Multiple myeloma is a clonal plasma cell malignancy which, despite recent treatment advances, remains incurable in the vast majority of the over 59,000 patients in the United States afflicted with this disease. Therefore, The University of Texas M. D. Anderson Cancer Center, in collaboration with The University of Pennsylvania and the Virginia Commonwealth University, is proposing this Specialized Program of Research Excellence (SPORE) in Multiple Myeloma. The primary goal of this program will be to translate promising new strategies from the bench to the bedside to reduce the morbidity and mortality, and improve the quality of life of multiple myeloma patients. To do so, a multidisciplinary, collaborative group of experienced investigators will be pursuing four highly innovative Projects: Project 1 - Combination Activated T-Cell and Vaccine Therapy in Myeloma (Kwak/Giralt/June/Stadtmauer) Project 2 - Anti-(32-microglobulin Antibodies as Therapeutic Agents for Multiple Myeloma (Yi/Wang) Project 3-Targeting the HDM-2 E3 Ligase in Multiple Myeloma (Orlowski/Weber) Project 4 - Targeting Multiple Myeloma by Combining CDK Inhibitors and Bcl-2 Antagonists (Grant/Wang/Dai/Dent) To provide the specialized expertise needed to maximize the success of the Projects, they will be supported by five Core Facilities: Core A - Administrative Core Facility (Orlowski/Kwak) Core B - Myeloma Tissue Core Facility (Kornblau/Wang/Davis/Lin) Core C - Animal Models Core Facility (Yi/Yang) Core D - Clinical Trials Core Facility (Weber/Stadtmauer/McLaughlin) Core E - Biostatistics and Bioinformatics Core Facility (Berry/Baladandayuthapani/Almeida/ Ramakrishnan) Also, the SPORE will attract new investigators with additional novel ideas, and train the next generation of myeloma researchers, through the following Programs: Developmental Research Program (OrlowskiA'i) Career Development Program (Kwak/Aggarwal/Stadtmauer) This SPORE will therefore serve as a nexus for its Investigators and the myeloma research community to foster the kind of multidisciplinary efforts that are necessary to bring us closer to a cure for this disease.
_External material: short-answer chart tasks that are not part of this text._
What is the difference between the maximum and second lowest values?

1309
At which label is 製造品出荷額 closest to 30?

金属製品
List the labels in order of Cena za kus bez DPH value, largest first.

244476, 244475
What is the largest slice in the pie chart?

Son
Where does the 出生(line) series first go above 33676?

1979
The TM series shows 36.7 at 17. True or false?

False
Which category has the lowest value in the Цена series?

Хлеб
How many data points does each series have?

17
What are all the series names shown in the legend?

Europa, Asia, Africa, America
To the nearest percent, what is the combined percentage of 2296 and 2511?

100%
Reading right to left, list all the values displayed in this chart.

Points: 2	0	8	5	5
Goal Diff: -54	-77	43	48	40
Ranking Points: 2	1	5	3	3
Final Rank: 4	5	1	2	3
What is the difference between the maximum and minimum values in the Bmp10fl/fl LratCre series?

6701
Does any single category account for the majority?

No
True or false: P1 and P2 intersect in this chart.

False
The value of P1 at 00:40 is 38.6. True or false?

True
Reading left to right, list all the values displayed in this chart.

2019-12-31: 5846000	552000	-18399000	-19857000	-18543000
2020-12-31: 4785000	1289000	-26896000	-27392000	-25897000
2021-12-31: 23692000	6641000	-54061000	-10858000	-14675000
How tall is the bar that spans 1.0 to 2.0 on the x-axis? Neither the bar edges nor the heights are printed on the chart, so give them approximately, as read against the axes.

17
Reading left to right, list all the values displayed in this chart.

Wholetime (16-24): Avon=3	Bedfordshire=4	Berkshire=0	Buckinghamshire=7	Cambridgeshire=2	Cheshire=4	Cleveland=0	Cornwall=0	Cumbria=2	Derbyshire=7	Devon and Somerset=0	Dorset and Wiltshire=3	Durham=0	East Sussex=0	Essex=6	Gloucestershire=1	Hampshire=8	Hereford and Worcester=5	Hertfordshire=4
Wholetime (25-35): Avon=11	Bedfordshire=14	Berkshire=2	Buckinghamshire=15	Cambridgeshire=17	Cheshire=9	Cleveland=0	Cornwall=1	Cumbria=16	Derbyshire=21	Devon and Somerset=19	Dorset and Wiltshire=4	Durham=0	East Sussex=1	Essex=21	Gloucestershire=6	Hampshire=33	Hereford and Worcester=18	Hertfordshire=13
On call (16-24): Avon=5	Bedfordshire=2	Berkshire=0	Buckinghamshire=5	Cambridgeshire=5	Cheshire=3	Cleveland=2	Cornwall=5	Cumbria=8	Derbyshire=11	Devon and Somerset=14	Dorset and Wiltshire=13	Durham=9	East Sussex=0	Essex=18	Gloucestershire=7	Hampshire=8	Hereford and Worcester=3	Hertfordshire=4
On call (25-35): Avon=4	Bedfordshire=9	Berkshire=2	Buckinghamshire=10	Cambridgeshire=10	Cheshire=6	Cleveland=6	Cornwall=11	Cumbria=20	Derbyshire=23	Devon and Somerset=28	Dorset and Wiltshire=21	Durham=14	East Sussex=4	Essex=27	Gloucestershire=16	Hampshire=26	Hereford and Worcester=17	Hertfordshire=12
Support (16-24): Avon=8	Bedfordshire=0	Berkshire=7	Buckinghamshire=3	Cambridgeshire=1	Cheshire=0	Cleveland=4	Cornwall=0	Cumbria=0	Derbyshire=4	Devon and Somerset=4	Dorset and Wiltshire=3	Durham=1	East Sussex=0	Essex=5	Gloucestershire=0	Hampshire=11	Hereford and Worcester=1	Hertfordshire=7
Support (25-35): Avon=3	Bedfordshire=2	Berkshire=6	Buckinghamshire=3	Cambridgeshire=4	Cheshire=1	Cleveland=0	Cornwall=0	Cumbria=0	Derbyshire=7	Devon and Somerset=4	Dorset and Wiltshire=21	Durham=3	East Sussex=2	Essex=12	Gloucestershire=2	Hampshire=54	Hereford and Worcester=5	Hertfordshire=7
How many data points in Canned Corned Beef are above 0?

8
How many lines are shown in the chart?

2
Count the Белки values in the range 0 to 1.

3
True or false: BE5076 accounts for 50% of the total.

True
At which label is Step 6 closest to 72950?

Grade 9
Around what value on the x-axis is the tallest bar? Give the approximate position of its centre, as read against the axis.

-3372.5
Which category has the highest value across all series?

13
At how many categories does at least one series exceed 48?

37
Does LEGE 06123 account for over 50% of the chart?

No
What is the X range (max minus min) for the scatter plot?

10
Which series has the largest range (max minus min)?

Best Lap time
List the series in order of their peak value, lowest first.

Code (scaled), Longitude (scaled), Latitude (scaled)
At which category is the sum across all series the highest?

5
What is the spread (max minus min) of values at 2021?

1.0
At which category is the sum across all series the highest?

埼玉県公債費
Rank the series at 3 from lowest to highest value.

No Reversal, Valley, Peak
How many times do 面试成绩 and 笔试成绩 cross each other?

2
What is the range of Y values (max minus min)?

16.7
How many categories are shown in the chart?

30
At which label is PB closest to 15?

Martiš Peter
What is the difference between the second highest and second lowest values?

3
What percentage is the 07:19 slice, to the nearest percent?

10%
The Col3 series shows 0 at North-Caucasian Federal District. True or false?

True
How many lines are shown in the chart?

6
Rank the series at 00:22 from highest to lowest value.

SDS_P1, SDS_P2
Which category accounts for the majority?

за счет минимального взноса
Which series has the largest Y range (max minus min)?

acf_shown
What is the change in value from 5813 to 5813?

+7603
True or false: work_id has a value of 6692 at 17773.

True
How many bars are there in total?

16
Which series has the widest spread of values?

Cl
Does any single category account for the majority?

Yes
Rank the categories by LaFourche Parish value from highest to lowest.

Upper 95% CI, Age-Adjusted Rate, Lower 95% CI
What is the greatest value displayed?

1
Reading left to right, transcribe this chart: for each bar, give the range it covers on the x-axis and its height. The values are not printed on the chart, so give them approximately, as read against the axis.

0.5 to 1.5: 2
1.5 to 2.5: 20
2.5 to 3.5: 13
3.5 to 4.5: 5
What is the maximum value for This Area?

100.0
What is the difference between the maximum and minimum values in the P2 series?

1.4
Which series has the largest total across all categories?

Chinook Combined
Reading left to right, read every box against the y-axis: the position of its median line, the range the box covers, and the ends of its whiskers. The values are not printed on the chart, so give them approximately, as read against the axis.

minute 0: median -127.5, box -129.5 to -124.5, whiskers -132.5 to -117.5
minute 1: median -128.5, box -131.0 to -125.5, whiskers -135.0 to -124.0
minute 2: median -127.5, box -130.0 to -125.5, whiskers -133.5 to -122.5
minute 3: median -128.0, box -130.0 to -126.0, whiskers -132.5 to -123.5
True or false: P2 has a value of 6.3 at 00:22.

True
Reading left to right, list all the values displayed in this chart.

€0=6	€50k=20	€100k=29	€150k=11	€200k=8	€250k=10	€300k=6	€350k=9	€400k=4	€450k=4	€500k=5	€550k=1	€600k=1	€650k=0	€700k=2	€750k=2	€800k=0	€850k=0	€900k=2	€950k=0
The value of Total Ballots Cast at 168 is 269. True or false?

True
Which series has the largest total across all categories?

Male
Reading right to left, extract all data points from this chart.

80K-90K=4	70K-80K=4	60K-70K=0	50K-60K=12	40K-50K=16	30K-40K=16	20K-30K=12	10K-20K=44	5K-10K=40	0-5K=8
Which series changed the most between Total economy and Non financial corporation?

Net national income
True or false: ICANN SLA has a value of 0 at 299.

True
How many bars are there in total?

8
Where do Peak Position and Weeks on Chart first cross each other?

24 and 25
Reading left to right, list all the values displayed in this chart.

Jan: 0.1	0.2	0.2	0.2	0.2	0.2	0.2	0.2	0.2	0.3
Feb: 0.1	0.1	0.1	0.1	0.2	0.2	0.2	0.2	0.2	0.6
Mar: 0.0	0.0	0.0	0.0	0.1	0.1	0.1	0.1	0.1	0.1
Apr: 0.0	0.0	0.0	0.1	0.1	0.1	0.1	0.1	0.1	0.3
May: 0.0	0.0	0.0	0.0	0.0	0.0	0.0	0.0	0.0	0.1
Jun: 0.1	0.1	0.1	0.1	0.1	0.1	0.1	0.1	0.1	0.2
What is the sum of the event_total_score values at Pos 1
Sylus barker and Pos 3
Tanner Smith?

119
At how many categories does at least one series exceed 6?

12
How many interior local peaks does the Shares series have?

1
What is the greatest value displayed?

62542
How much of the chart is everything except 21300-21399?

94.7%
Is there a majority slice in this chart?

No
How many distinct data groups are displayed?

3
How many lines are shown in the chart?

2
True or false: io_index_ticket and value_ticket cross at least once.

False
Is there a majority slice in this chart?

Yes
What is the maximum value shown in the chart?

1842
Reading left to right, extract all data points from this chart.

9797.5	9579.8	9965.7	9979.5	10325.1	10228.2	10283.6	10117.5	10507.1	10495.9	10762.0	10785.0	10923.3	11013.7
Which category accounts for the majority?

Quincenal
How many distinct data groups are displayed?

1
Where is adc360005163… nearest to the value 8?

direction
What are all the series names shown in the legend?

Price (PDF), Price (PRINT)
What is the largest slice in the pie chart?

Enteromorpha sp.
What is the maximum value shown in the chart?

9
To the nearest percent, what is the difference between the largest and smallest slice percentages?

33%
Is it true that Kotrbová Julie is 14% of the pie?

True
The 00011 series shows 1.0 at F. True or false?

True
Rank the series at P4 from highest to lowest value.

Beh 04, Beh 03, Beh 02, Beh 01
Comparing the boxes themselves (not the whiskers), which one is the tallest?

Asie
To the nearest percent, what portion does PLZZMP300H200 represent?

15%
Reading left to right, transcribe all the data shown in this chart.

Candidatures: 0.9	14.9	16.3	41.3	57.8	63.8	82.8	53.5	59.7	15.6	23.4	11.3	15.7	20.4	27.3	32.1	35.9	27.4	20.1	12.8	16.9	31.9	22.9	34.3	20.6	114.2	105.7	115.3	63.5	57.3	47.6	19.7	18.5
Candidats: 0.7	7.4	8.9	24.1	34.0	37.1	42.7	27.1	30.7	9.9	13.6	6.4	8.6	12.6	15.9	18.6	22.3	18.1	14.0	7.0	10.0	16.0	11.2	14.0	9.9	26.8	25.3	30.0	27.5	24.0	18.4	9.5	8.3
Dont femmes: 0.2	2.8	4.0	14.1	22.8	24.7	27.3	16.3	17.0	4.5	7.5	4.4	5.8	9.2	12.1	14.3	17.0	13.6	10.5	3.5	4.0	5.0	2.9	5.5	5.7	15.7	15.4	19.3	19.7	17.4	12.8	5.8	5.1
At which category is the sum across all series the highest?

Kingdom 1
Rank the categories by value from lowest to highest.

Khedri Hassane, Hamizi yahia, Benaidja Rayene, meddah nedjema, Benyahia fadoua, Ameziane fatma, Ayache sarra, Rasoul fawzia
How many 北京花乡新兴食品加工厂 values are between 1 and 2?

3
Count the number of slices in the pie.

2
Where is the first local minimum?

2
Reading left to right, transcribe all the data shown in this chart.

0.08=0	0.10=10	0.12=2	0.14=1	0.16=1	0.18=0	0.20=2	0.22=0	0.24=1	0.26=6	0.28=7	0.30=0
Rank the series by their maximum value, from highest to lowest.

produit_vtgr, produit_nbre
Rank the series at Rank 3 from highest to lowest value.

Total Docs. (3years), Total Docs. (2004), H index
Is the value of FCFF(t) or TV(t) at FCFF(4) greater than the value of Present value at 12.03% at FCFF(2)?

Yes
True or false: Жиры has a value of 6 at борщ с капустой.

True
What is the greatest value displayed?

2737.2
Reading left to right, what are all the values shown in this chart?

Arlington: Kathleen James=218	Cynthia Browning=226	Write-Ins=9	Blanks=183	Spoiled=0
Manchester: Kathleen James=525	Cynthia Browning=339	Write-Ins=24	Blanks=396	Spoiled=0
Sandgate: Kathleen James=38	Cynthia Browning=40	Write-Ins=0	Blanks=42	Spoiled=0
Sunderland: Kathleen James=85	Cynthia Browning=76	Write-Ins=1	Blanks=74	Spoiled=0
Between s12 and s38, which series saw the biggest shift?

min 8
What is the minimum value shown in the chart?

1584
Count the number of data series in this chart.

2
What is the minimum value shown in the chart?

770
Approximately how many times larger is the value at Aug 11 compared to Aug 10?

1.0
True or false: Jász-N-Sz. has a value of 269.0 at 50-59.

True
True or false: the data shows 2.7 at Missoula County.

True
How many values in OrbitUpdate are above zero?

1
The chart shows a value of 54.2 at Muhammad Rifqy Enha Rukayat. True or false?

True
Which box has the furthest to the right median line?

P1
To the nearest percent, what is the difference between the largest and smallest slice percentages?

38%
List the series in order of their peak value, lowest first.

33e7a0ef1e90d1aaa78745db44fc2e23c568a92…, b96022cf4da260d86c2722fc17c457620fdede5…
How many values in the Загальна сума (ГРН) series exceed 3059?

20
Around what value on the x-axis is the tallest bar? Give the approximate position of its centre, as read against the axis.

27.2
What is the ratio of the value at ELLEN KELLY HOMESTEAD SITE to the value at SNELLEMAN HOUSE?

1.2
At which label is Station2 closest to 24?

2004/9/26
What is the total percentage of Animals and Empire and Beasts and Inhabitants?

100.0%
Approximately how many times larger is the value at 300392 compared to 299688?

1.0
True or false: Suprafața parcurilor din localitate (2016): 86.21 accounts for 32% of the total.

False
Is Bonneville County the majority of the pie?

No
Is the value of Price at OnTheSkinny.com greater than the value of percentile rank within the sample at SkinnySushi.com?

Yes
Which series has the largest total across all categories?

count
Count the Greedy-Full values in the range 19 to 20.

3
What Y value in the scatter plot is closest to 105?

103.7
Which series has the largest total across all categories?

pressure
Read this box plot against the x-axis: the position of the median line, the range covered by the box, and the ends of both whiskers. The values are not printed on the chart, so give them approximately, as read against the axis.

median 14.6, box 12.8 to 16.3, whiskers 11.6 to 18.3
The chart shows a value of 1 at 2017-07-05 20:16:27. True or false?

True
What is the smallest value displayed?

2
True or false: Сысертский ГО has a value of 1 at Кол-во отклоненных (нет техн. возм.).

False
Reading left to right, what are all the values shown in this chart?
多发性骨髓瘤是一种克隆性浆细胞恶性肿瘤，尽管最近的治疗进展，但在美国患有这种疾病的59，000多名患者中的绝大多数患者中仍然无法治愈。因此，德克萨斯大学M。D.安德森癌症中心与宾夕法尼亚大学和弗吉尼亚联邦大学合作，提出了这个多发性骨髓瘤卓越研究（SPORE）的专业计划。该计划的主要目标是将有前途的新策略从实验室转化为床边，以降低多发性骨髓瘤患者的发病率和死亡率，并提高其生活质量。为此，一个由经验丰富的研究人员组成的多学科协作小组将开展四个高度创新的项目： 项目1 -骨髓瘤的联合活化T细胞和疫苗治疗（Kwak/Giralt/June/Stadtmauer） 项目2 -抗β 2-微球蛋白抗体作为多发性骨髓瘤的治疗药物（Yi/Wang）项目3-靶向HDM-2 E3连接酶治疗多发性骨髓瘤（Orlowski/Weber） 项目4 -通过联合CDK抑制剂和Bcl-2拮抗剂靶向多发性骨髓瘤（Grant/Wang/Dai/Dent） 为了提供最大限度地提高项目成功率所需的专业知识，它们将得到五个核心设施的支持： 核心A -行政核心设施（Orlowski/Kwak） 核心B -骨髓瘤组织核心机构（Kornblau/Wang/Davis/Lin） 核心C -动物模型核心机构（Yi/Yang） 核心D -临床试验核心机构（Weber/Stadtmauer/McLaughlin） 核心E -生物统计学和生物信息学核心设施（Berry/Baladandayuthapani/Almeida/ Ramakrishnan） 此外，SPORE将通过以下项目吸引新的研究人员，并培养下一代骨髓瘤研究人员： 发展研究计划（OrlowskiA 'i） 职业发展方案（Kwak/Aggarwal/Stadtmauer） 因此，该SPORE将成为其研究人员和骨髓瘤研究界的联系纽带，以促进必要的多学科努力，使我们更接近治愈这种疾病。